In the healthcare sector, the Internet of Things (IoT) offers a plethora of benefits, ranging from monitoring patients more closely to using data to gain insights on patient care – and the usage of these connected devices is growing. The global medical device market is expected to reach an estimated $409.5 billion by 20231, and it is forecast to grow at a CAGR of 4.5% from 2018 to 2023. But unfortunately, the rise of IoT has also led to the rise inanimate devices being used to hack systems, which can have a catastrophic effect. With the use of IoT-based monitoring equipment, such as devices that dispense pulmonary medication, hacking can kill.
This issue is not solely at the hands of the manufacturers of these devices. Many clinics and hospitals need to reconsider how they are supervising, managing and protecting this technology – by connecting it to hospital networks as securely as possible.
Today, there are still reports of unpatched devices, unencrypted data traffic, and an unproductive disconnection between the tasks performed by IT teams who are responsible for information systems, and clinical engineering teams who directly manage medical devices. These concerns are of course escalated in an industry where data is highly personal and there is much at stake with an invasion of sensitive patient information
One of the biggest challenges for organizations across the board is a significant shortage of experienced employees in cybersecurity. According to Cybersecurity Ventures, recent estimates show that there will be as many as 3.5 million unfilled positions in the industry by 20212.
Most of major breaches have taken place through a third party performing a service for a separate organization. When businesses hire third parties for financial matters, they can unintentionally become a target for fraud.
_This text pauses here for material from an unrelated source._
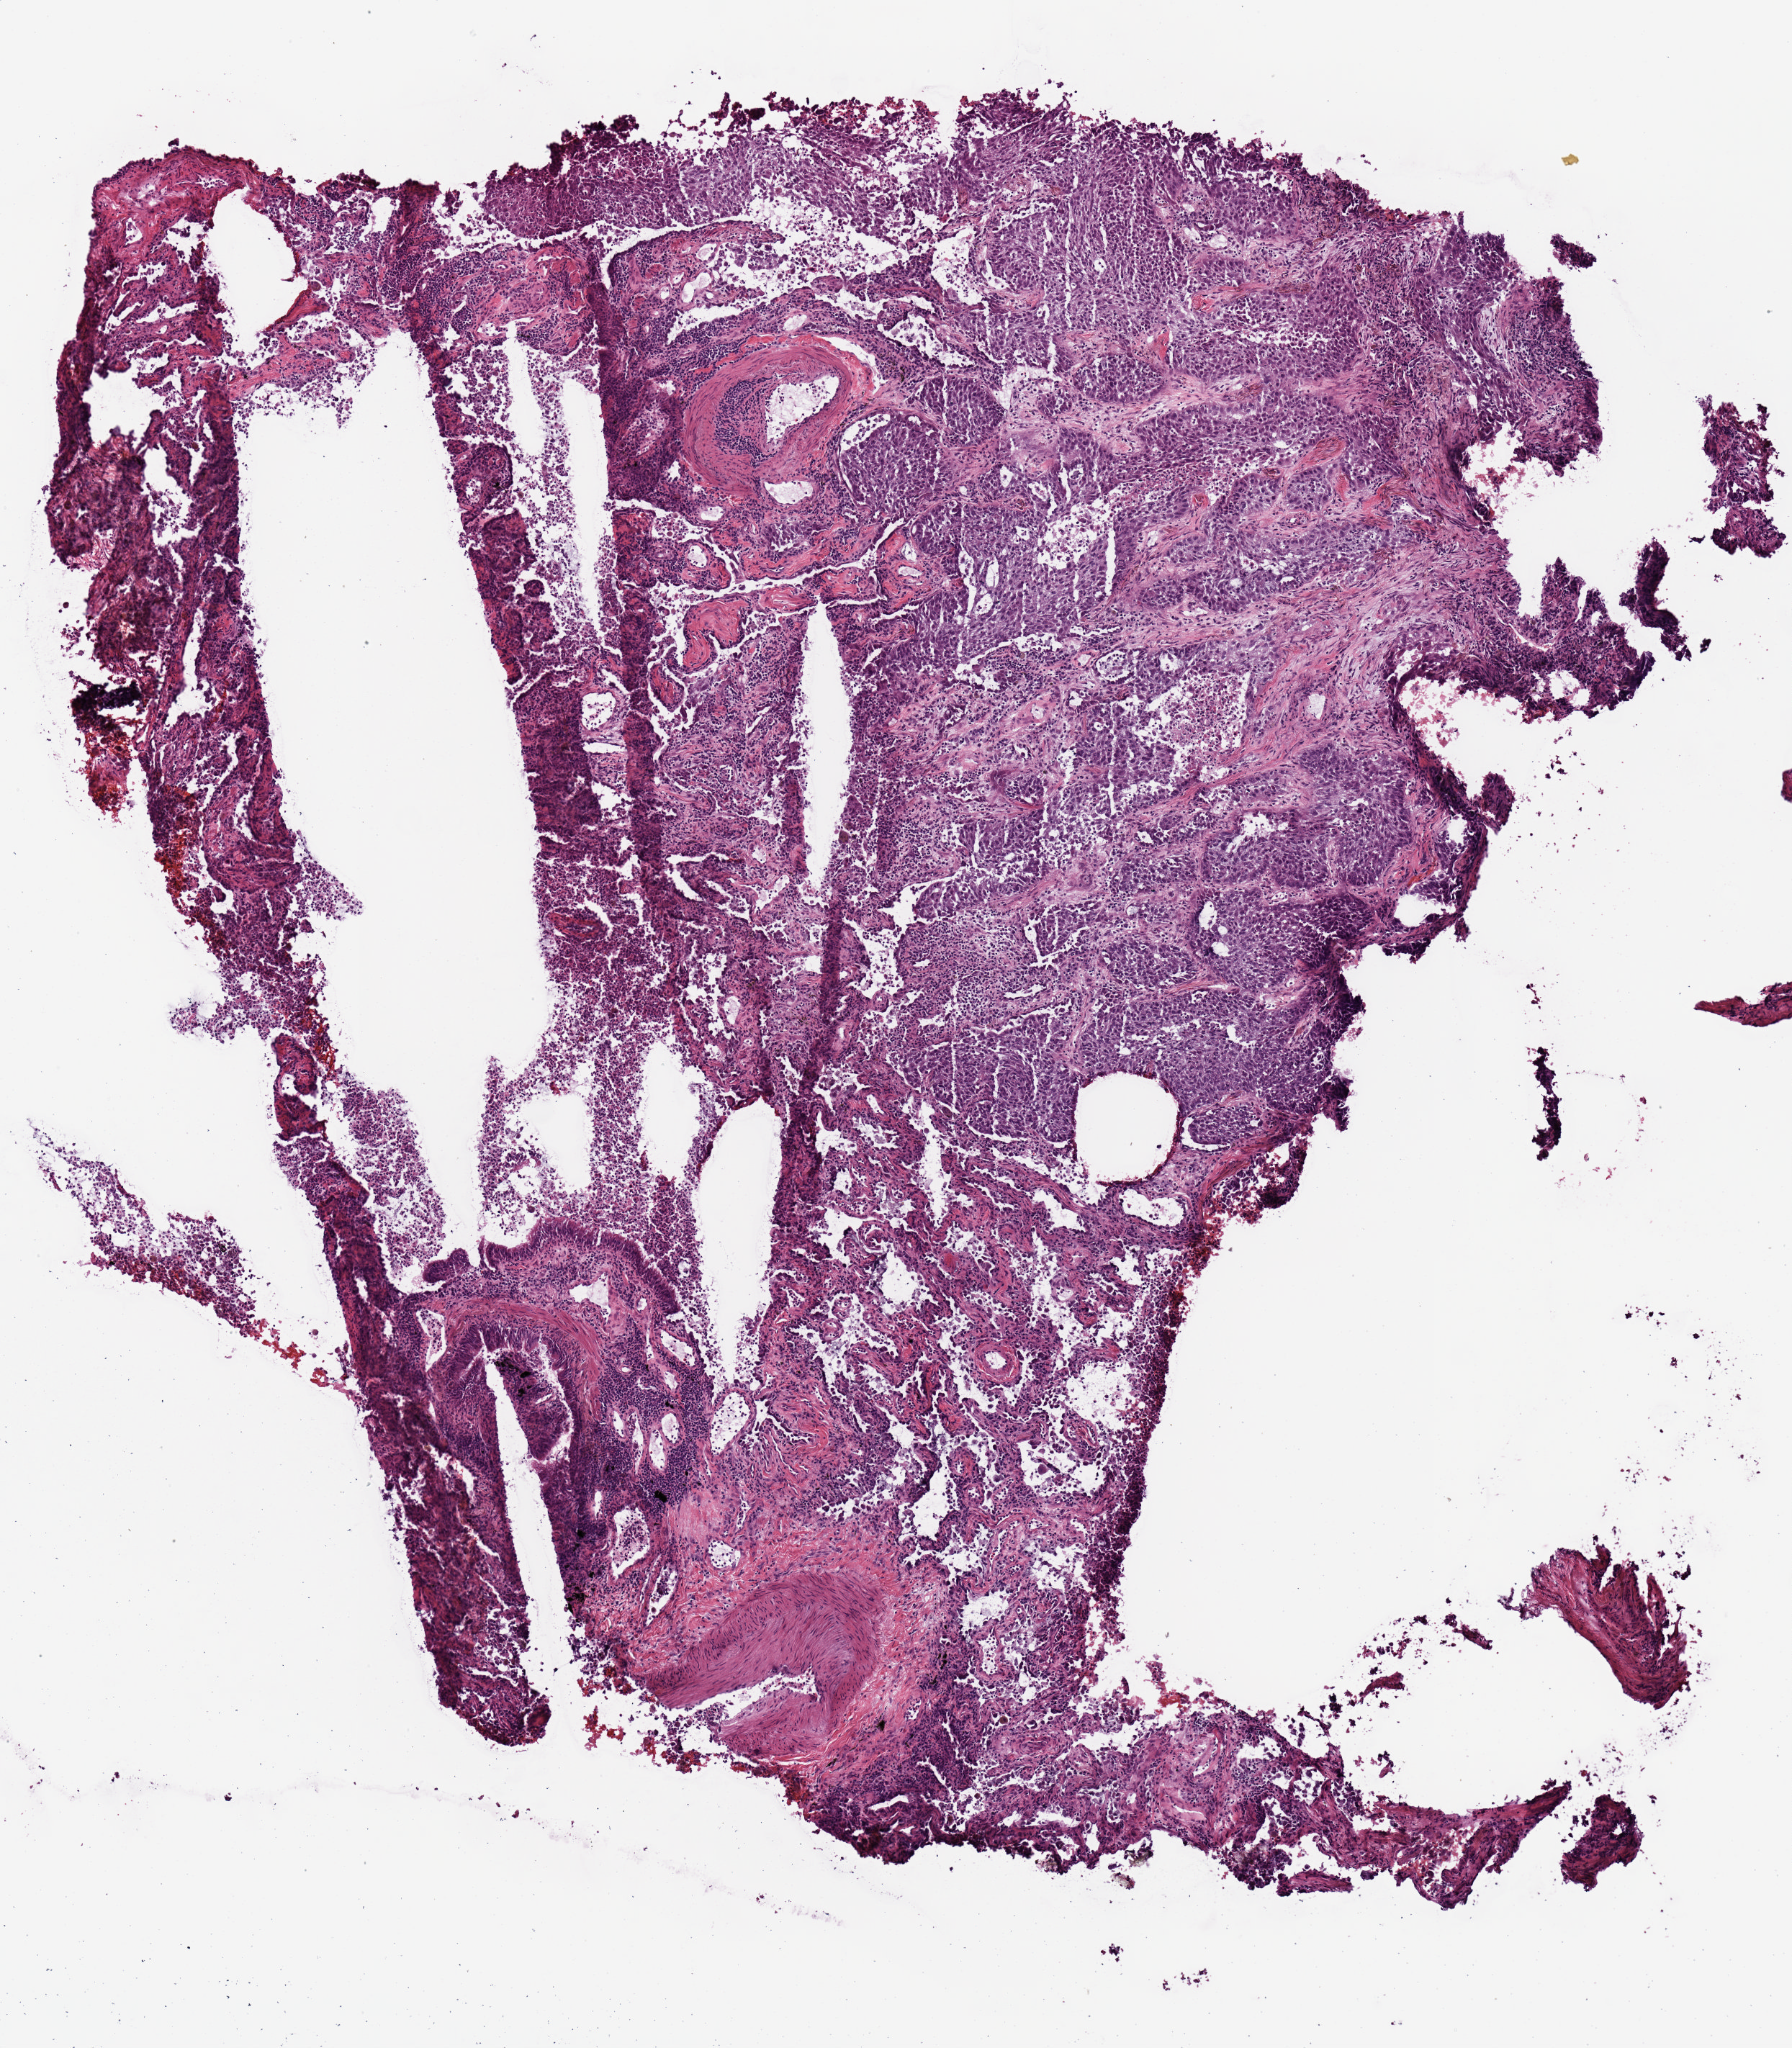
Whole-slide histology image, H&E, a low-resolution overview of the entire scanned area, about 4.9 x 5.6 mm. Frozen section from the top of the tissue portion. Lung, primary tumour sample. Male, age 72 years at initial diagnosis. Slide review estimates, as recorded: tumour cells 70%, tumour nuclei 70%, normal cells 0%, stromal cells 15%, necrosis 15%.
• AJCC pathologic stage: IA
• laterality: right
• pathologic diagnosis: Squamous cell carcinoma, NOS (upper lobe, lung)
However, by leveraging machine learning, organizations can largely diminish the security concerns that come with Internet of Things (IoT). Machine learning enables data exchanges to be monitored within the organization, and with external parties to detect anomalies that are not considered the norm. Machine learning can also aid in predicting threats, in its ability to analyze historical data from specific trends, which can be evaluated from the big data produced by the algorithms.
Because machine learning can detect activity on the network and endpoints in real-time, the organization can be equipped with all-inclusive enterprise detection and protection technology, thus enabling the monitoring of activity across all devices. An important factor to note is that machine learning cannot rely on old signature-based tech, more commonly referred to as legacy systems. Failing to update back-end systems can produce a domino effect, as hackers now have tools that are much smarter than these dated systems. To protect themselves, companies need to couple behavioral analysis with supervised machinery – i.e., human monitoring of the technology. This can avoid the potentially disastrous consequences of a breach that goes unnoticed.
By integrating the proper cybersecurity measures, such as user behavior analytics, data loss prevention, and endpoint security technologies, an organization can better protect both its patient data and infrastructure from ransomware attacks. In implementing a system where the human point is guarded, and people interact with intellectual property and critical organization data, the intersection of users, data, and networks can be considered more effectively and the cyber threat protection across the healthcare industry can be largely enhanced.
Today, healthcare players can no longer afford to view cybersecurity as an afterthought in the budget planning process. Due to the magnitude of the ramifications that can occur from a lack of investment in cyber security, it should be at the forefront of business efforts, helping to protect from the destructive impact that a breach can have on any organization.